Biosimilars Approvals in the US: The Path Forward - An in-depth analysis of the patent provisions of the new legislation. - BioPharm International


Biosimilars Approvals in the US: The Path Forward
An in-depth analysis of the patent provisions of the new legislation.

BioPharm International
Volume 23, Issue 9

Patent Challenges

The intensity of the debate around the exclusivity provisions was matched only by the equally intense support among most stakeholders for a patent-challenge process tied to the FDA's regulatory review process. A general consensus emerged among most stakeholders that early patent challenges should be encouraged, but there was no comparable emphasis on adopting a mechanism for concluding litigation. The result was a proverbial patent thicket—ironically, one that presents unique challenges for biotech patent holders and biosimilar sponsors alike.

For a biosimilar sponsor, the law imposes an unprecedented mandate to turn over its complete BLA and its entire manufacturing process to its direct competitor within 20 days of filing of the application by the FDA. This disclosure occurs some six-to-nine months before patent litigation is initiated in Federal court with attendant judicial oversight of the process.

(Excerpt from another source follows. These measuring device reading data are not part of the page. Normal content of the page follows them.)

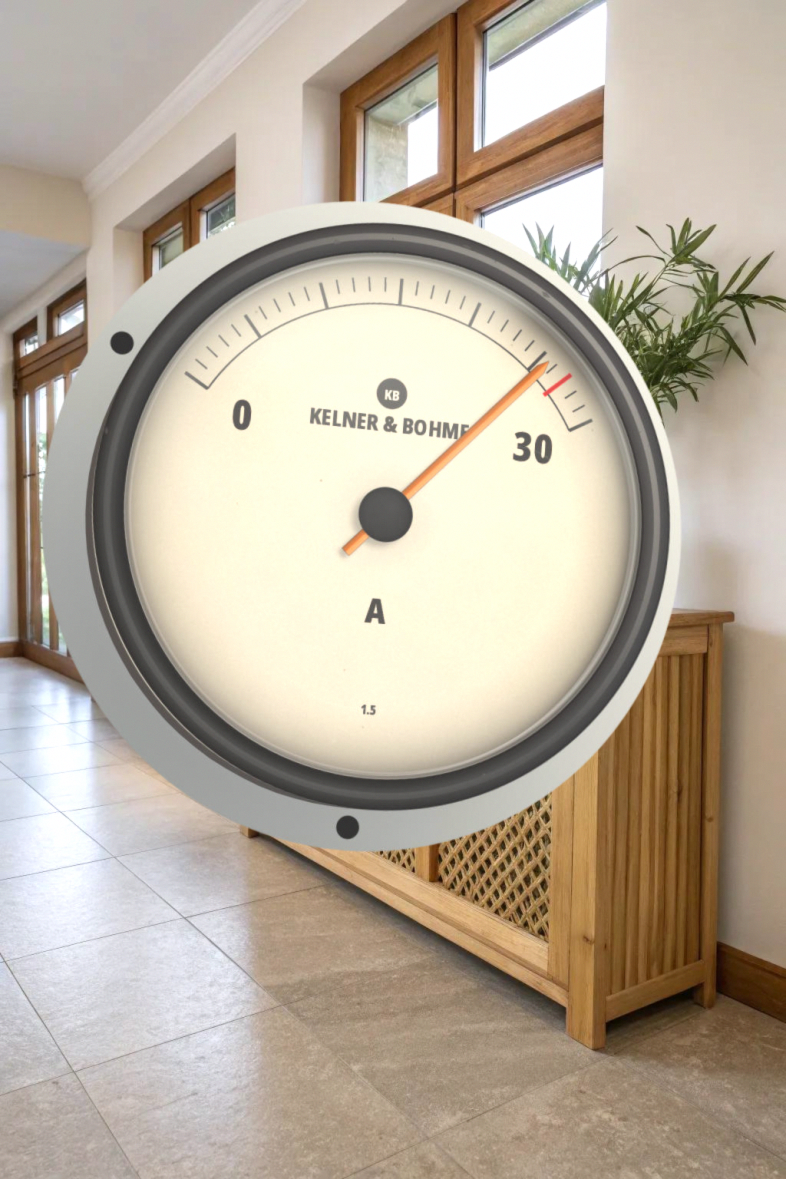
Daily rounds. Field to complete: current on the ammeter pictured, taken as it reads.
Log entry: 25.5 A
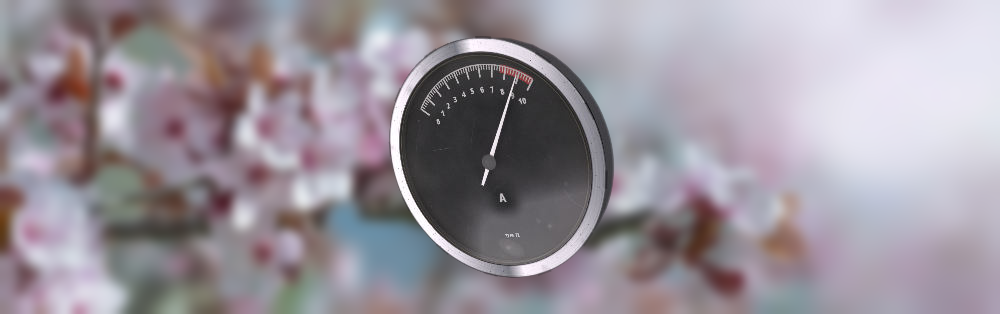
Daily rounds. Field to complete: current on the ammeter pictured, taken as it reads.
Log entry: 9 A
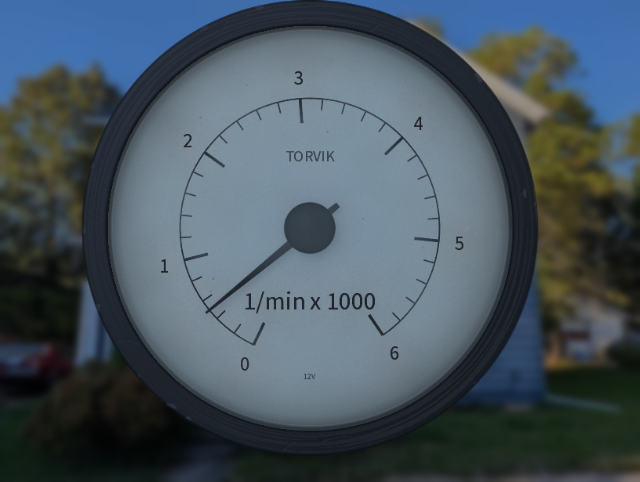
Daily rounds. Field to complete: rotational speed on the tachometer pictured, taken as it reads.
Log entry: 500 rpm
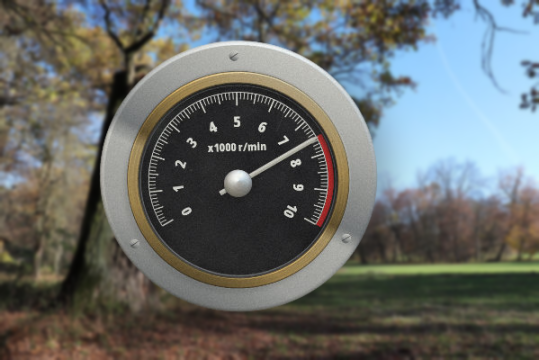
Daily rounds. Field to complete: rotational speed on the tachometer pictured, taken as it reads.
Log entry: 7500 rpm
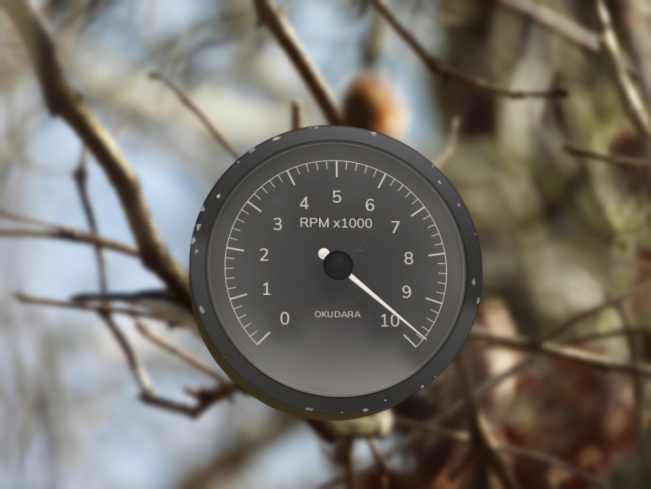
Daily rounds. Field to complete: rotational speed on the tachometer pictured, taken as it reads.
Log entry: 9800 rpm
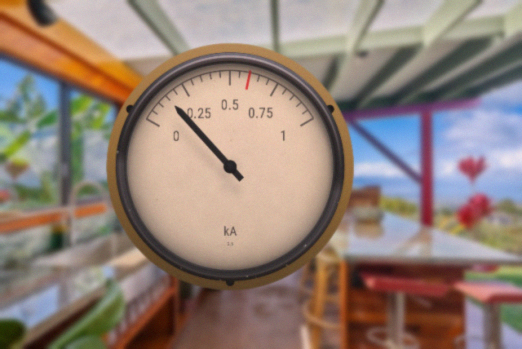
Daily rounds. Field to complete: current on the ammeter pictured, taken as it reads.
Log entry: 0.15 kA
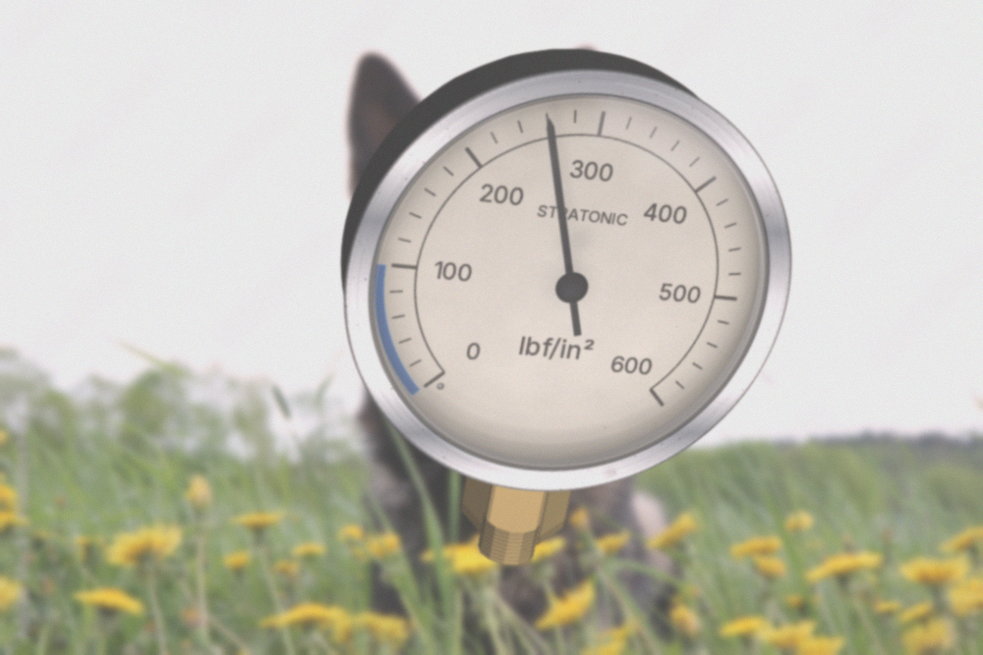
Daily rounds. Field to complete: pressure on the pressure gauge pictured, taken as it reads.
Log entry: 260 psi
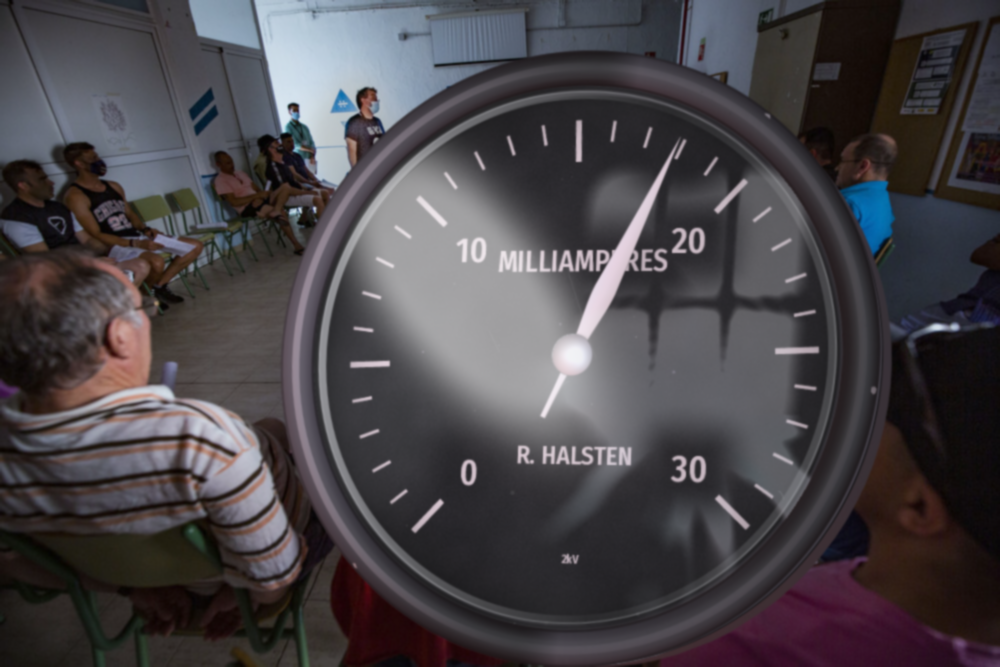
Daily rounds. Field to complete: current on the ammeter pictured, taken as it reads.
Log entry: 18 mA
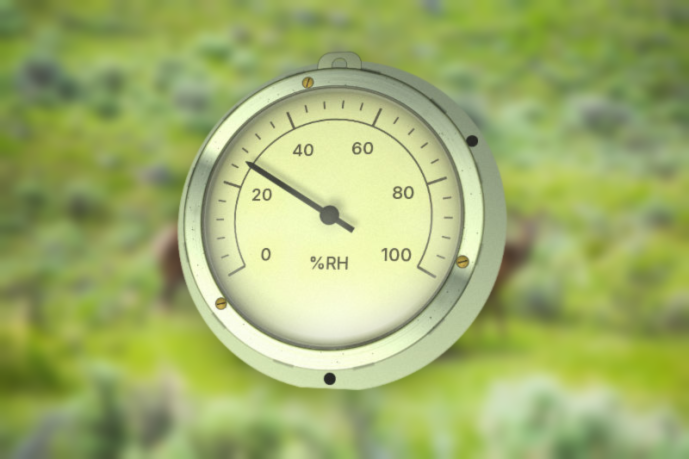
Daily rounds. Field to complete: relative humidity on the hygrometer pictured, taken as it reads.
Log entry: 26 %
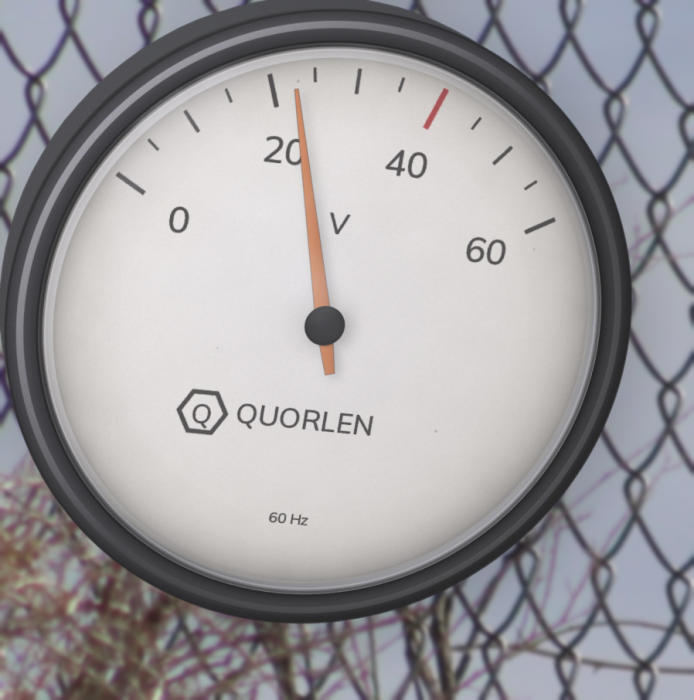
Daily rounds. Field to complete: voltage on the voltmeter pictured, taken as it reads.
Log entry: 22.5 V
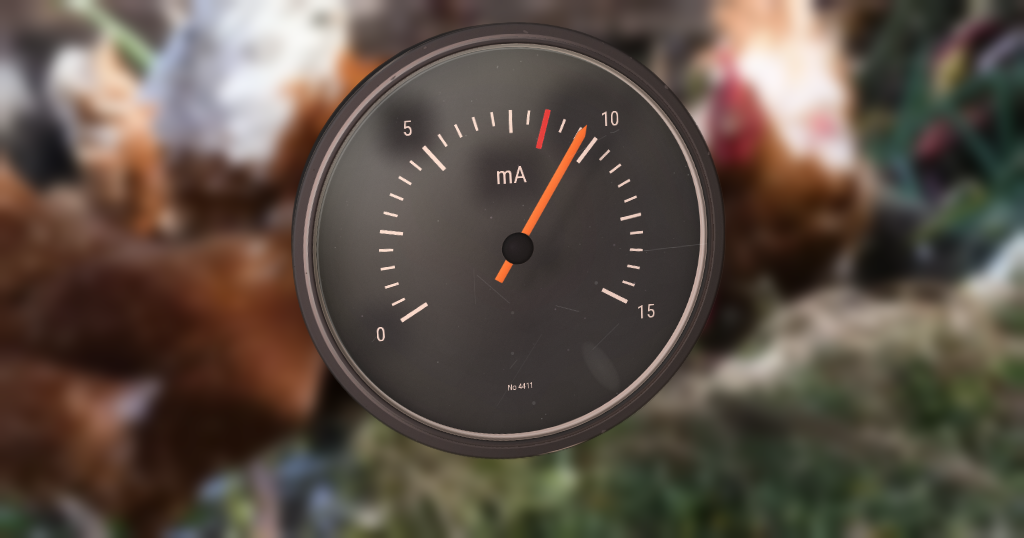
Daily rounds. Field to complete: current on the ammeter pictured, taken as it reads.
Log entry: 9.5 mA
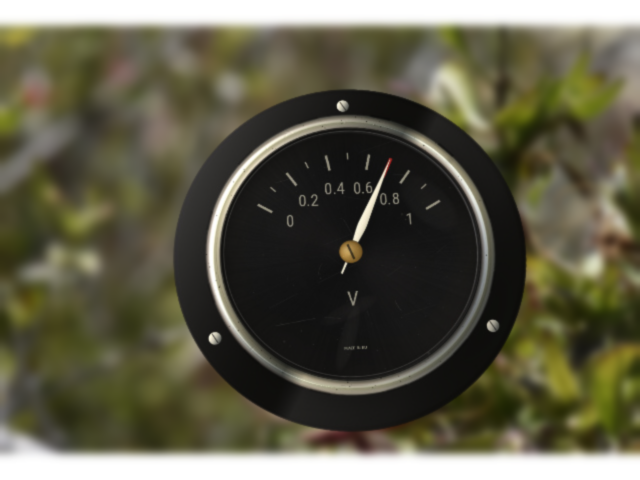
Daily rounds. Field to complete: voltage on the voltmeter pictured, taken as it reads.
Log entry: 0.7 V
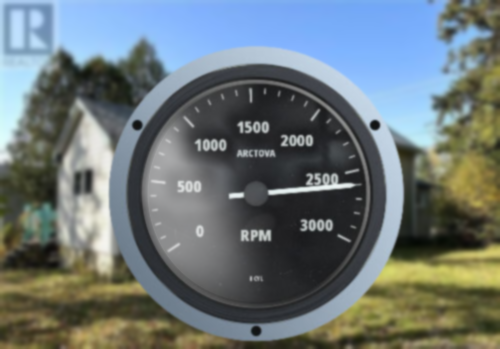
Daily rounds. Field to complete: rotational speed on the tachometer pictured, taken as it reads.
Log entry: 2600 rpm
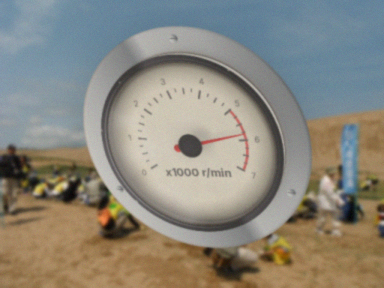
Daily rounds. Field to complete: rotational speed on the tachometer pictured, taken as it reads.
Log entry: 5750 rpm
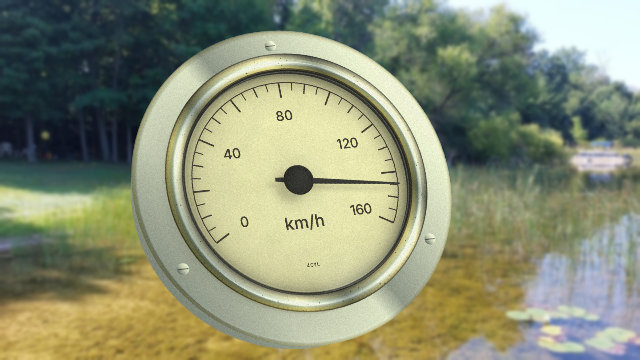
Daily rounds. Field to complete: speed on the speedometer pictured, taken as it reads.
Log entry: 145 km/h
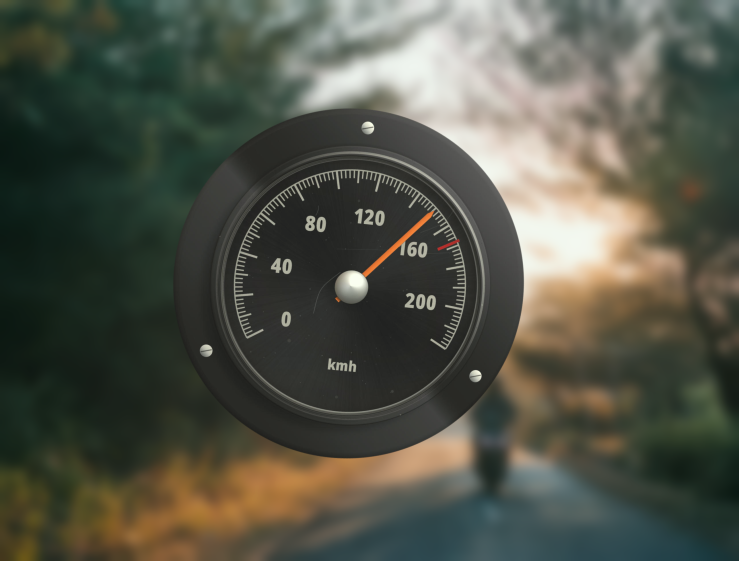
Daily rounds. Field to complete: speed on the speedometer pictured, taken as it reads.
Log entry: 150 km/h
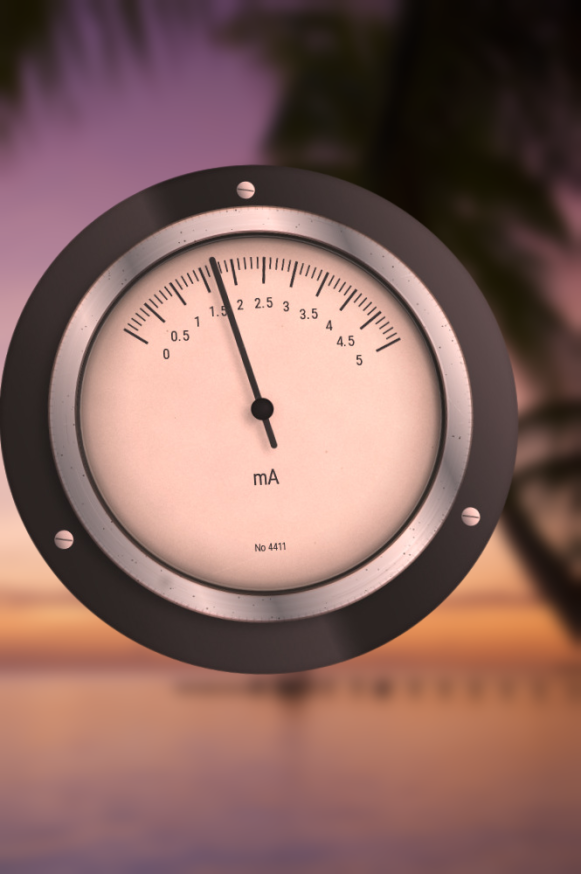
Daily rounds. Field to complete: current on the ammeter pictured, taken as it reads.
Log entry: 1.7 mA
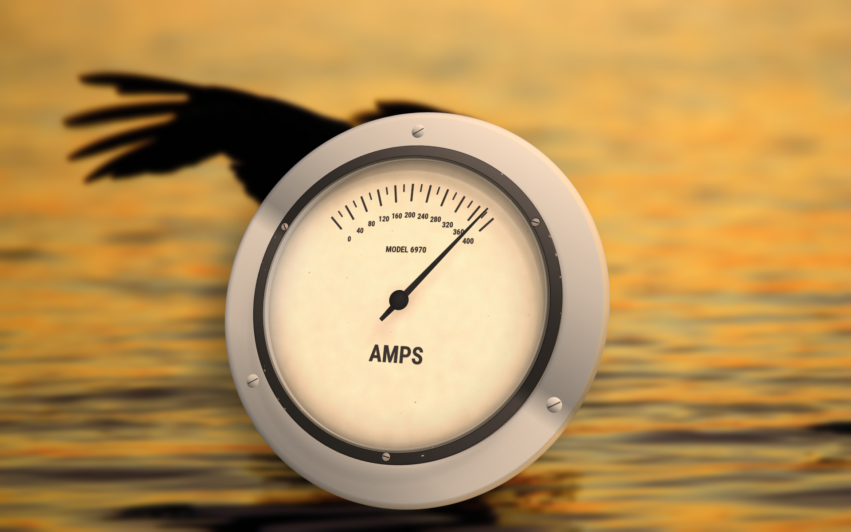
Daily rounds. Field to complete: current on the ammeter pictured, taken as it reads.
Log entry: 380 A
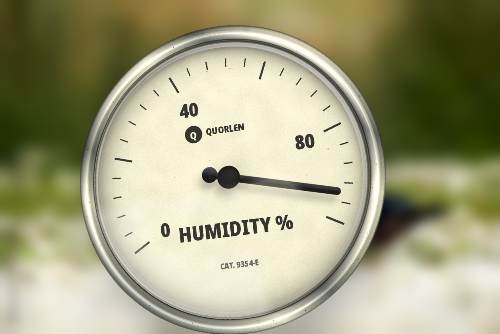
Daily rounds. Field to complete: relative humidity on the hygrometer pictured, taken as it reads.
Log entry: 94 %
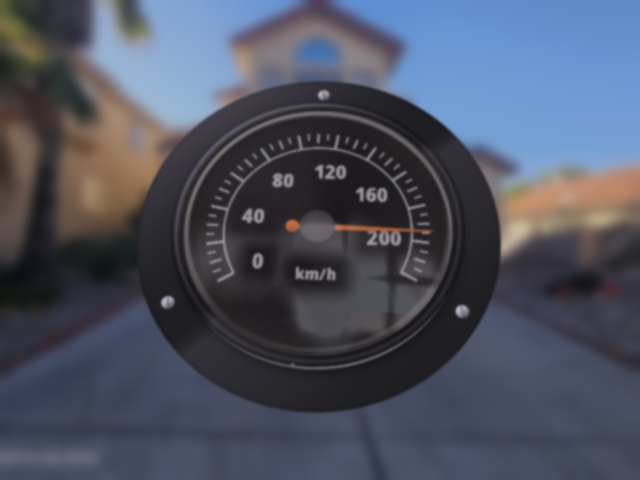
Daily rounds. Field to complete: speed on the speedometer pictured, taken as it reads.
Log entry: 195 km/h
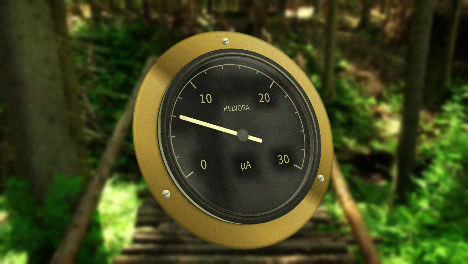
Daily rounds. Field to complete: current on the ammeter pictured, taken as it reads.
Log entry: 6 µA
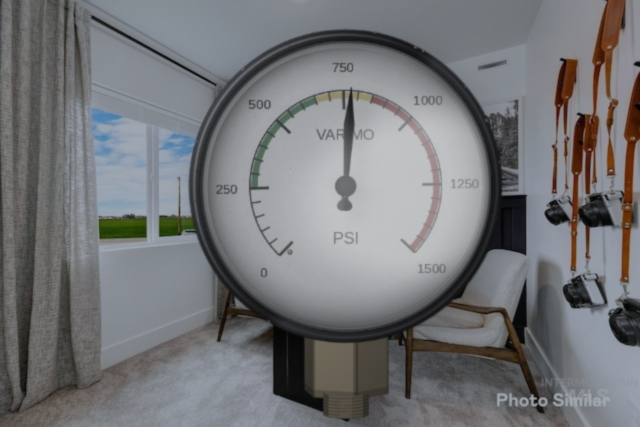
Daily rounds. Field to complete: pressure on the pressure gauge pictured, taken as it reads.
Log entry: 775 psi
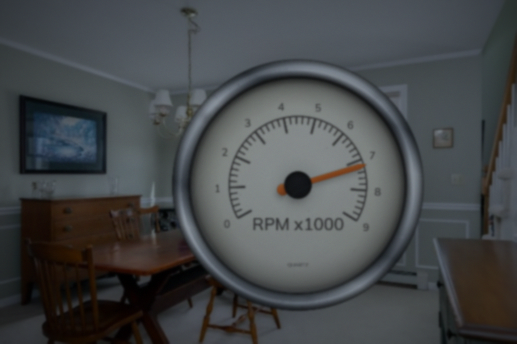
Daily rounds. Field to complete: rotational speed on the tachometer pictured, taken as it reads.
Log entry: 7200 rpm
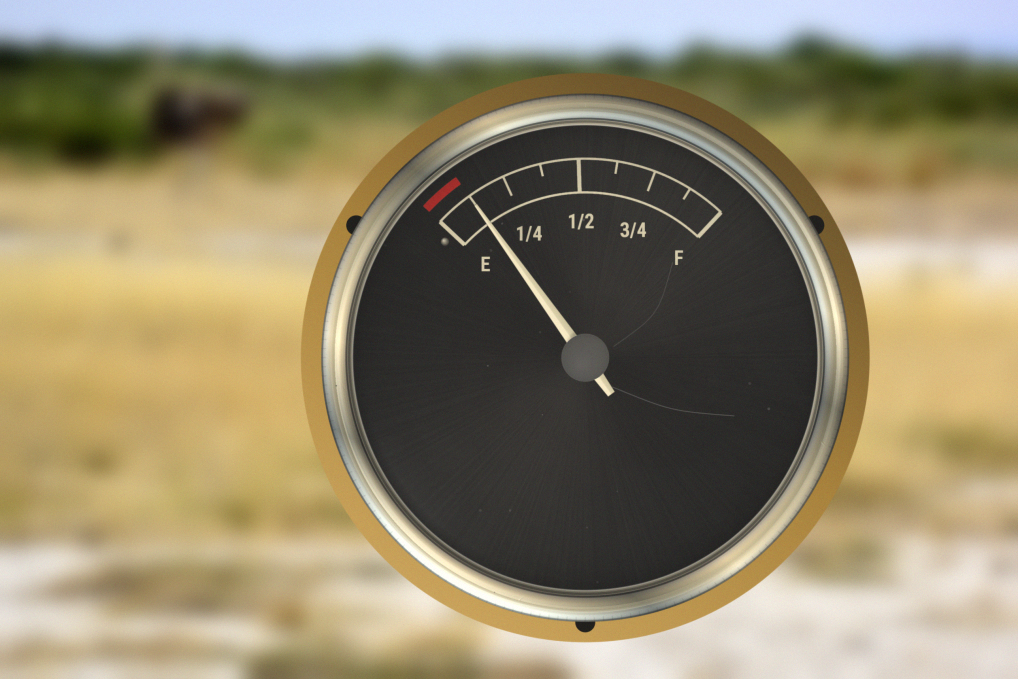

For biotech patent holders, the law effectively compels patentees to put their entire patent estate at risk prematurely—when a biosimilar application is filed and potentially long before it enters the market—and imposes unprecedented limitations on enforcement of their rights for any patent not put at risk. These results flow from just a few of the many intricate aspects of the new law's patent-challenge process. First, there is a mandate that the reference BLA holder "shall" provide the biosimilar sponsor—within 60 days of receiving its application and manufacturing process—a list of all patents under which the BLA holder believes a patent-infringement claim reasonably could be asserted against a party making, using, offering to sell, selling, or importing into the US the biosimilar product. Second, to encourage full disclosure of a comprehensive patent list, the new law provides that the owner of any patent not disclosed on a timely basis, i.e., on the initial list or a supplemental list provided within 30 days of a later-acquired patent being issued or in-licensed, is statutorily precluded from enforcing that patent-infringement litigation against the biosimilar applicant. Finally, even for timely disclosed patents, if the statutory timelines are not followed (with litigation initiated before expiry of the relevant 30-day statutory window) or if timely litigation is dismissed without prejudice, the sole and exclusive remedy for infringement is a reasonable royalty. Consequently, biotech patentees confront a real Hobson's choice—either list and risk all patents or "hold back" one or more patent(s) having substantially diminished value. Like so much else in the law's intricate patent provisions, these unparalleled curbs on patent rights create an unlevel playing field for biotech-patent enforcement and are likely to trigger any number of legal and constitutional challenges that will divert resources to a potential plethora of lawsuits spawned by this convoluted new patent-challenge process. None of these outcomes is good for any segment of the biopharmaceutical industry, and all of them represent unsound IP public policy.

The fundamental flaw in the BPCIA's patent-challenge provisions and the one repeatedly underscored both by the Federal Trade Commission in recommending against their adoption and by the one stakeholder that consistently opposed their enactment is that for the first time in the history of the biotechnology industry, biotech patent challenges are tied directly to the initiation of the regulatory review and approval process.4 This ill-considered approach, however, applies only to biosimilar applications; it does not apply to traditional BLAs. In addition to codifying an overarching disparity across patent-enforcement regimes in the biotechnology industry, the approach creates perverse incentives. Sponsors that otherwise might submit biosimilar applications may undertake the additional regulatory burden of submitting a traditional BLA to avoid the unprecedented requirements and inherent complexities of the biosimilar patent-challenge provisions. Like any other traditional BLA applicant, such a sponsor then would have much greater control over its own destiny in terms of any patent disputes. It could take steps to defer litigation until the postapproval phase, or it could potentially initiate an action during the preapproval phase.